==== SOURCE RECORDS ====
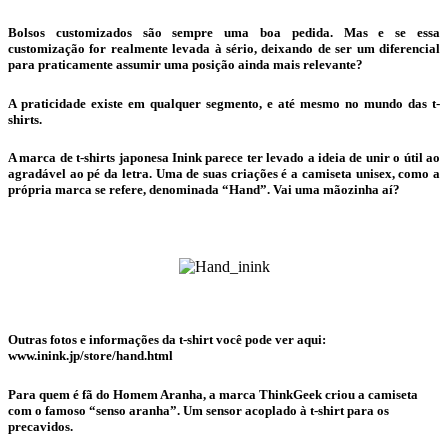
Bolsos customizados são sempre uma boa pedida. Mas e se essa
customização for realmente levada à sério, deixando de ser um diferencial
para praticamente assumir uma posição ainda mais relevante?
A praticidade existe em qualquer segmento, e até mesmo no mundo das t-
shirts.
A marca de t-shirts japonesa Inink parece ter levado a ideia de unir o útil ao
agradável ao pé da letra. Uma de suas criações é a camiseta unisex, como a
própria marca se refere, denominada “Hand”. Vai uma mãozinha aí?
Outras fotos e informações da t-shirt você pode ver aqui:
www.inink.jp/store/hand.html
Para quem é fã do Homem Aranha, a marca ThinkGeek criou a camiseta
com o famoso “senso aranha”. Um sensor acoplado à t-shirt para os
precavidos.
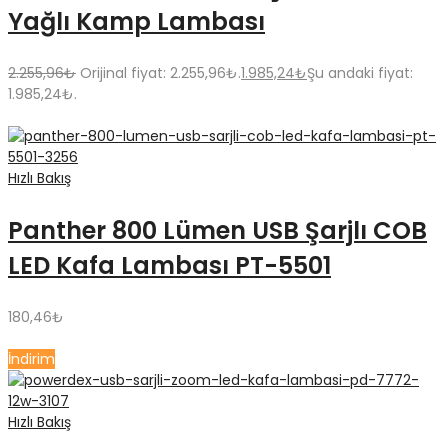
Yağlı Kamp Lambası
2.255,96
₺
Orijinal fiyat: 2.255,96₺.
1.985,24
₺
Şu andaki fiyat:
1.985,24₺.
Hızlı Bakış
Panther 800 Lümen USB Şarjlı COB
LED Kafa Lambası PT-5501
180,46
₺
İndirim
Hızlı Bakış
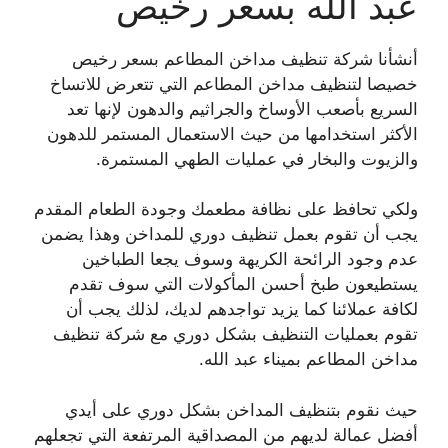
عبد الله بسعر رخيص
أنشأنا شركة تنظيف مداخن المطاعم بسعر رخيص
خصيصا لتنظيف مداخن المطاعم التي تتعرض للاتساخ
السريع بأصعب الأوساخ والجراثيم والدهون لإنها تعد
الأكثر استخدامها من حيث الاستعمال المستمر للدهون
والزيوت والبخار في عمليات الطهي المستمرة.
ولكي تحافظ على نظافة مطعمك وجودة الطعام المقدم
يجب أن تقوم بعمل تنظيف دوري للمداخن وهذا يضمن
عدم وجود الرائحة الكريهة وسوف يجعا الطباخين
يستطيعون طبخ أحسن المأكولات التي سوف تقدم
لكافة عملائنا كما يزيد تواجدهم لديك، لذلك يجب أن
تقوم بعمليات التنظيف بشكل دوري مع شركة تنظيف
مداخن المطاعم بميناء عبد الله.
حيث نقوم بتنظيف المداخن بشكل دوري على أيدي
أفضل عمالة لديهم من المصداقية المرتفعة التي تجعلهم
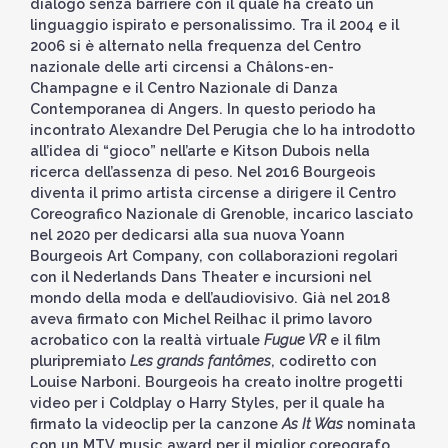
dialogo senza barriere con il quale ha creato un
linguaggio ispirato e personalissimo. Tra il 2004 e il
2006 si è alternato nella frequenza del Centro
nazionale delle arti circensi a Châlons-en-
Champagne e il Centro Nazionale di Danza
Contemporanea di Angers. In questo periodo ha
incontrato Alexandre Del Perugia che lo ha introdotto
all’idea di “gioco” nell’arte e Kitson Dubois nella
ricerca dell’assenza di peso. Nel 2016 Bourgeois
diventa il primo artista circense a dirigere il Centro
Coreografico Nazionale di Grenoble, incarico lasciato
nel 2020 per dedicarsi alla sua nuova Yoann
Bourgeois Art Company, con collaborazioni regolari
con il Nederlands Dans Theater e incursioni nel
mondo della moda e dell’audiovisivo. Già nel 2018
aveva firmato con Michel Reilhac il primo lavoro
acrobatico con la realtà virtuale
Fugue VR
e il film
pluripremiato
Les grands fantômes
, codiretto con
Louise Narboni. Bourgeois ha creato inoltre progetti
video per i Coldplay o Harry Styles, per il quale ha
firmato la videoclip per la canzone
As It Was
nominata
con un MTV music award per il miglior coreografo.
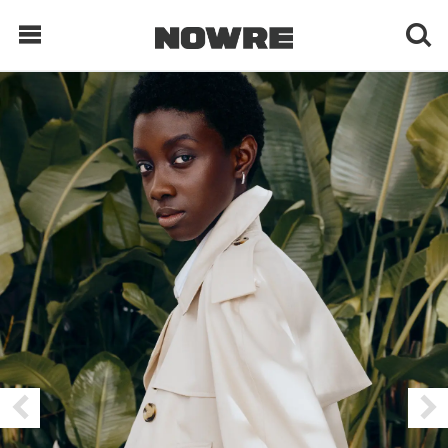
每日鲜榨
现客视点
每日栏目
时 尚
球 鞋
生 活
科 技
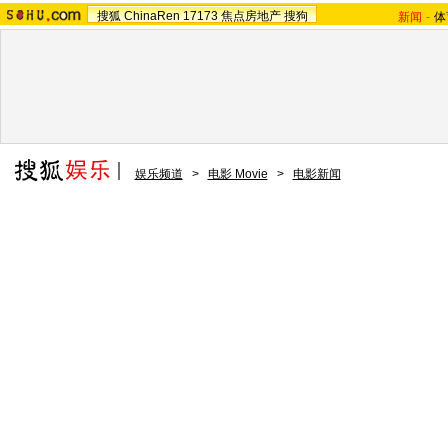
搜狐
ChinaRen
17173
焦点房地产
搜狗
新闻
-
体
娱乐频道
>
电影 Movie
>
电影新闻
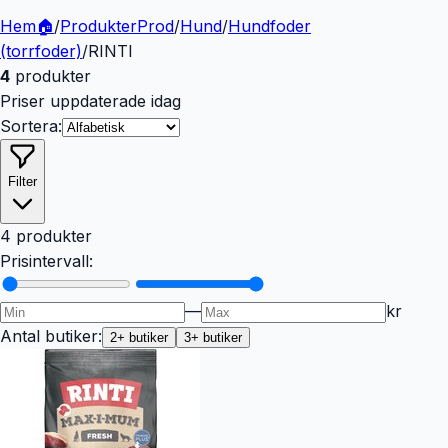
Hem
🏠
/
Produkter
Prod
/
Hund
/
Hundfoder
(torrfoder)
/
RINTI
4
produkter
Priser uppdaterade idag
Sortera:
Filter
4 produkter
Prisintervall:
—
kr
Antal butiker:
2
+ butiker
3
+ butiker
====
TASK ITEM:
Each entry needs to be retyped exactly; the pictures stay out.

ANSWER SECTION:
Bolsos customizados são sempre uma boa pedida. Mas e se essa
customização for realmente levada à sério, deixando de ser um diferencial
para praticamente assumir uma posição ainda mais relevante?
A praticidade existe em qualquer segmento, e até mesmo no mundo das t-
shirts.
A marca de t-shirts japonesa Inink parece ter levado a ideia de unir o útil ao
agradável ao pé da letra. Uma de suas criações é a camiseta unisex, como a
própria marca se refere, denominada “Hand”. Vai uma mãozinha aí?
Outras fotos e informações da t-shirt você pode ver aqui:
www.inink.jp/store/hand.html
Para quem é fã do Homem Aranha, a marca ThinkGeek criou a camiseta
com o famoso “senso aranha”. Um sensor acoplado à t-shirt para os
precavidos.
Yağlı Kamp Lambası
2.255,96
₺
Orijinal fiyat: 2.255,96₺.
1.985,24
₺
Şu andaki fiyat:
1.985,24₺.
Hızlı Bakış
Panther 800 Lümen USB Şarjlı COB
LED Kafa Lambası PT-5501
180,46
₺
İndirim
Hızlı Bakış
عبد الله بسعر رخيص
أنشأنا شركة تنظيف مداخن المطاعم بسعر رخيص
خصيصا لتنظيف مداخن المطاعم التي تتعرض للاتساخ
السريع بأصعب الأوساخ والجراثيم والدهون لإنها تعد
الأكثر استخدامها من حيث الاستعمال المستمر للدهون
والزيوت والبخار في عمليات الطهي المستمرة.
ولكي تحافظ على نظافة مطعمك وجودة الطعام المقدم
يجب أن تقوم بعمل تنظيف دوري للمداخن وهذا يضمن
عدم وجود الرائحة الكريهة وسوف يجعا الطباخين
يستطيعون طبخ أحسن المأكولات التي سوف تقدم
لكافة عملائنا كما يزيد تواجدهم لديك، لذلك يجب أن
تقوم بعمليات التنظيف بشكل دوري مع شركة تنظيف
مداخن المطاعم بميناء عبد الله.
حيث نقوم بتنظيف المداخن بشكل دوري على أيدي
أفضل عمالة لديهم من المصداقية المرتفعة التي تجعلهم
dialogo senza barriere con il quale ha creato un
linguaggio ispirato e personalissimo. Tra il 2004 e il
2006 si è alternato nella frequenza del Centro
nazionale delle arti circensi a Châlons-en-
Champagne e il Centro Nazionale di Danza
Contemporanea di Angers. In questo periodo ha
incontrato Alexandre Del Perugia che lo ha introdotto
all’idea di “gioco” nell’arte e Kitson Dubois nella
ricerca dell’assenza di peso. Nel 2016 Bourgeois
diventa il primo artista circense a dirigere il Centro
Coreografico Nazionale di Grenoble, incarico lasciato
nel 2020 per dedicarsi alla sua nuova Yoann
Bourgeois Art Company, con collaborazioni regolari
con il Nederlands Dans Theater e incursioni nel
mondo della moda e dell’audiovisivo. Già nel 2018
aveva firmato con Michel Reilhac il primo lavoro
acrobatico con la realtà virtuale
Fugue VR
e il film
pluripremiato
Les grands fantômes
, codiretto con
Louise Narboni. Bourgeois ha creato inoltre progetti
video per i Coldplay o Harry Styles, per il quale ha
firmato la videoclip per la canzone
As It Was
nominata
con un MTV music award per il miglior coreografo.
每日鲜榨
现客视点
每日栏目
时 尚
球 鞋
生 活
科 技
搜狐
ChinaRen
17173
焦点房地产
搜狗
新闻
-
体
娱乐频道
>
电影 Movie
>
电影新闻
Hem
🏠
/
Produkter
Prod
/
Hund
/
Hundfoder
(torrfoder)
/
RINTI
4
produkter
Priser uppdaterade idag
Sortera:
Filter
4 produkter
Prisintervall:
—
kr
Antal butiker:
2
+ butiker
3
+ butiker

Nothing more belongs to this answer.